Ce film, c’est l’histoire d’un enfant qui souffre de n’être pas celui qu’on veut qu’il soit : d’abord la réincarnation de son grand-père maternel, puis un homme fort bien avant l’heure, si vraiment heure il y a pour cela. C’est l’histoire de l’homme qui apprend à aimer son humanité, de celui qui guérit son cœur par la foi. La foi en dieu, c’est comme ça que la mère l’appelle, derrière ce mot cependant se cache une vision libérée de tout dogme religieux. Elle croit en la magie et en la puissance de la vie, en le visible comme en l’invisible. Si la réalité des personnages s’avère très dure, l’attitude de la mère révèle qu’elle peut être appréhendée à titre personnel en faisant le choix de la vérité du cœur. Elle seule a le pouvoir de changer la réalité. Pas de scènes mièvres pour autant, loin de là : de la misère, de la torture, du sexe et la mort, ce à quoi Jodorowski nous avait habitués.
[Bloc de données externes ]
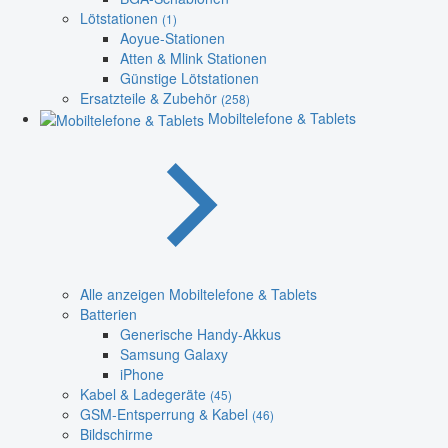
Lötstationen
(1)
Aoyue-Stationen
Atten & Mlink Stationen
Günstige Lötstationen
Ersatzteile & Zubehör
(258)
Mobiltelefone & Tablets
Alle anzeigen Mobiltelefone & Tablets
Batterien
Generische Handy-Akkus
Samsung Galaxy
iPhone
Kabel & Ladegeräte
(45)
GSM-Entsperrung & Kabel
(46)
Bildschirme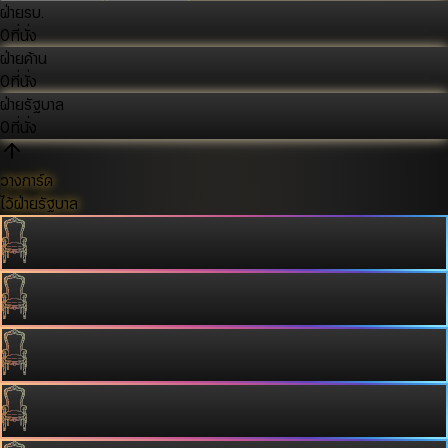
ฝ่ายรบ.
0
ที่นั่ง
ฝ่ายค้าน
0
ที่นั่ง
ฝ่ายรัฐบาล
0
ที่นั่ง
วางการ์ด
ไว้ฝ่ายรัฐบาล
Non par goût de la violence, on l’aura compris, mais parce que ce sont ces ingrédients-là qui ont bercé les années chiliennes de son enfance. Car ce film est aussi l’histoire d’un peuple contraint à la misère par le tyran. On dit le parce qu’il semble commode de désigner un coupable… mais s’il était le seul, pourquoi l’Histoire se répèterait-elle ? Bien sûr qu’il y en a un autre : le père avec son fils, oui… et avec lui-même. Et nous? Difficile après cela d’hurler tout à fait haineusement A mort le tyran, non ? Pénibles, ces films qui nous incitent à nous remettre en question, vous avez raison… mais tellement bons!
Une film magnifique qui ne laisse pas indemne, donc. Et puis une fois qu’on a pardonné à ce père-là, on n’a plus d’autre choix que de pardonner une deuxième fois… Ohlàlà…

*Même s’il précise que l’acteur, il le fait seulement !

jeudi 5 septembre 2013

Série Lux, Avoir les dents qui rayent le parquet


Avoir les dents qui rayent le parquet... Avoir les dents longues





Méfiez-vous de ceux dont les dents rayent le parquet… Ils ont les dents si longues qu’elles tracent souvent par mégarde deux belles tranchées dans le bois tendre des salons insouciants et friqués. Des vampires, en quelque sorte, assoiffés de victoire et de célébrité. Des monstres aux dents gourmandes et à l’ambition acérée, des gueules opportunistes au sourire démesuré. Tous les moyens sont bons, n’allez pas les sous-estimer. Otez-vous de leur chemin ou vous le regretterez: un coup de mâchoire suffira à vous briser… à moins que vous puissiez être utile, ainsi vous leur servirez jusqu’à ce que vous n’ayez plus rien à leur céder. Alors vous giserez vidé sur le parquet lacéré de votre confiance que vous peinerez à récupérer. Réjouissez-vous pourtant, maintenant que vous savez: observez toutes les dents qui veulent vous approcher, étonnez-vous de celles qui cherchent à se cacher et détalez sans tarder si elles vous paraissent étrangement disproportionnées!